"""

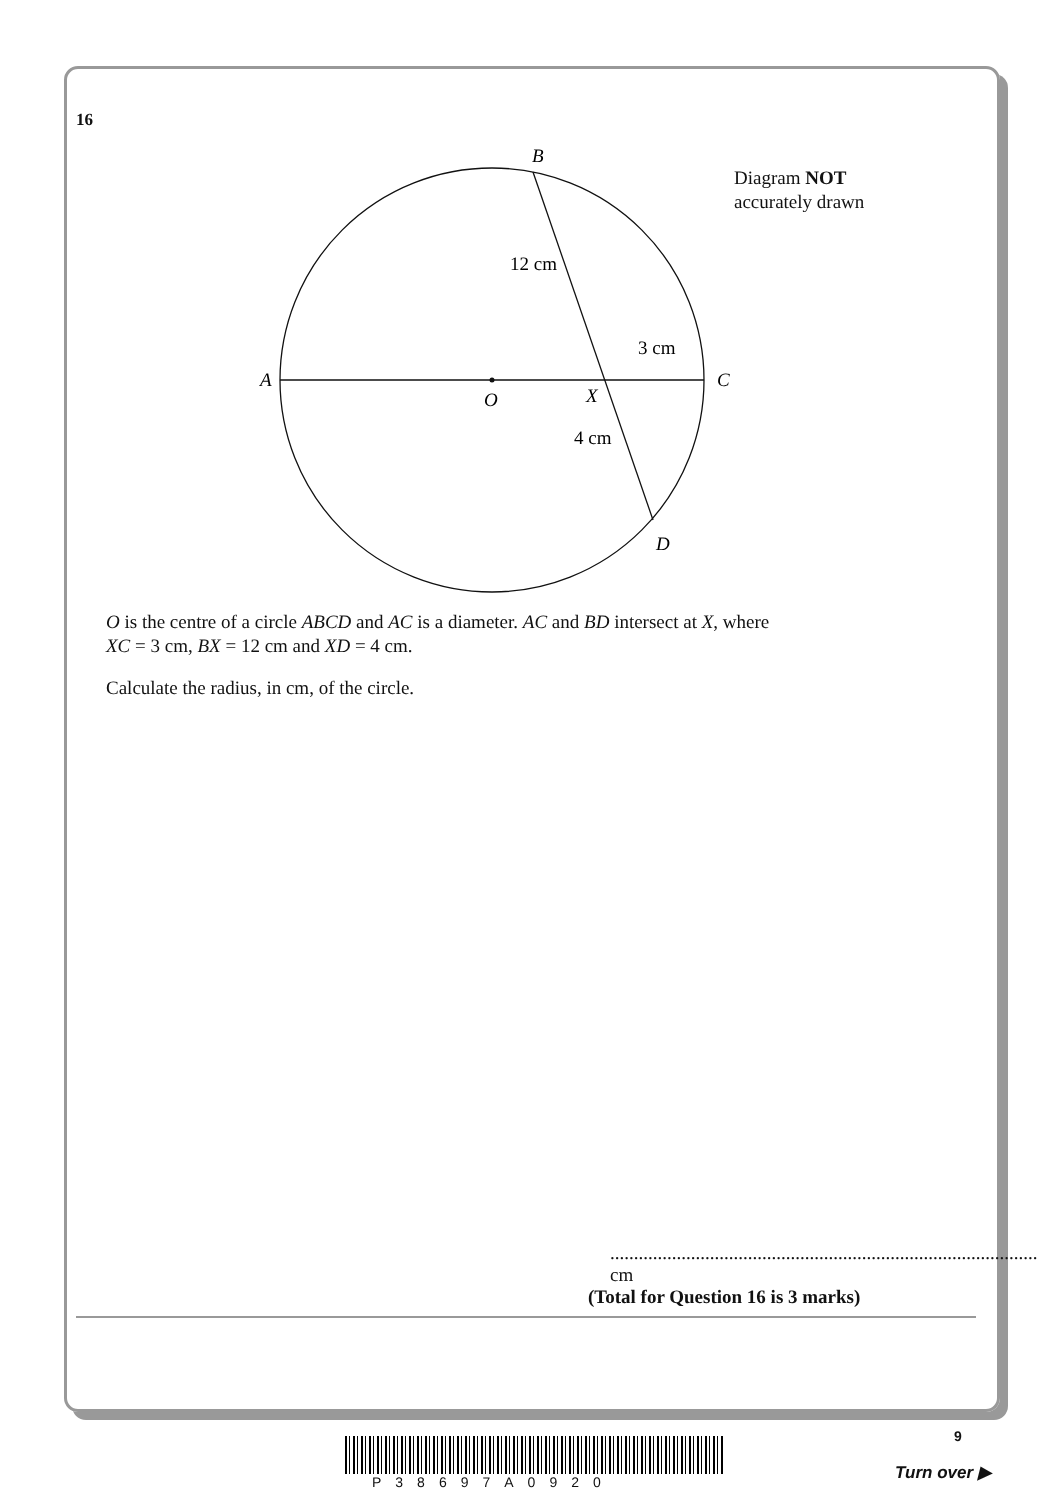16
B
A
C
O
X
D
12 cm
3 cm
4 cm
Diagram NOT
accurately drawn
O is the centre of a circle ABCD and AC is a diameter. AC and BD intersect at X, where
XC = 3 cm, BX = 12 cm and XD = 4 cm.
Calculate the radius, in cm, of the circle.
.......................................................................................... cm
(Total for Question 16 is 3 marks)
9
P38697A0920 Turn over ▶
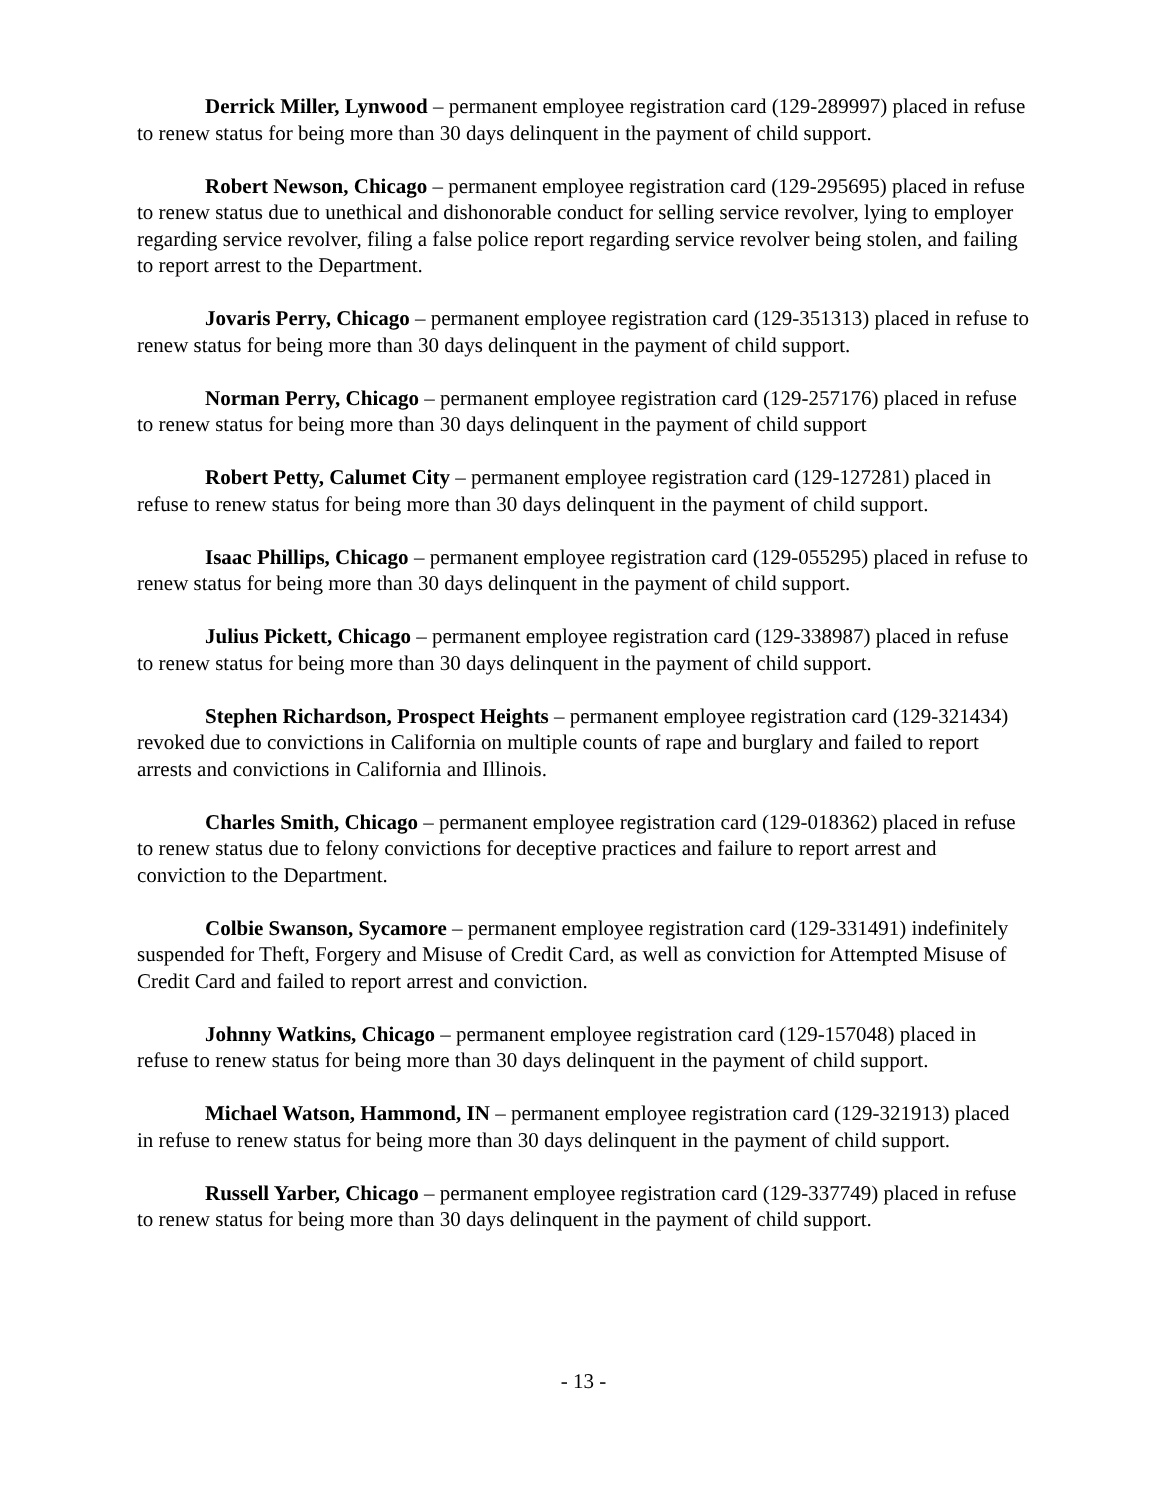Derrick Miller, Lynwood – permanent employee registration card (129-289997) placed in refuse to renew status for being more than 30 days delinquent in the payment of child support.
Robert Newson, Chicago – permanent employee registration card (129-295695) placed in refuse to renew status due to unethical and dishonorable conduct for selling service revolver, lying to employer regarding service revolver, filing a false police report regarding service revolver being stolen, and failing to report arrest to the Department.
Jovaris Perry, Chicago – permanent employee registration card (129-351313) placed in refuse to renew status for being more than 30 days delinquent in the payment of child support.
Norman Perry, Chicago – permanent employee registration card (129-257176) placed in refuse to renew status for being more than 30 days delinquent in the payment of child support
Robert Petty, Calumet City – permanent employee registration card (129-127281) placed in refuse to renew status for being more than 30 days delinquent in the payment of child support.
Isaac Phillips, Chicago – permanent employee registration card (129-055295) placed in refuse to renew status for being more than 30 days delinquent in the payment of child support.
Julius Pickett, Chicago – permanent employee registration card (129-338987) placed in refuse to renew status for being more than 30 days delinquent in the payment of child support.
Stephen Richardson, Prospect Heights – permanent employee registration card (129-321434) revoked due to convictions in California on multiple counts of rape and burglary and failed to report arrests and convictions in California and Illinois.
Charles Smith, Chicago – permanent employee registration card (129-018362) placed in refuse to renew status due to felony convictions for deceptive practices and failure to report arrest and conviction to the Department.
Colbie Swanson, Sycamore – permanent employee registration card (129-331491) indefinitely suspended for Theft, Forgery and Misuse of Credit Card, as well as conviction for Attempted Misuse of Credit Card and failed to report arrest and conviction.
Johnny Watkins, Chicago – permanent employee registration card (129-157048) placed in refuse to renew status for being more than 30 days delinquent in the payment of child support.
Michael Watson, Hammond, IN – permanent employee registration card (129-321913) placed in refuse to renew status for being more than 30 days delinquent in the payment of child support.
Russell Yarber, Chicago – permanent employee registration card (129-337749) placed in refuse to renew status for being more than 30 days delinquent in the payment of child support.
- 13 -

"""

(What you are asked to do):
Work out how many lines of the entries contain the word "Perry", and answer with that number alone.

(Response below):
2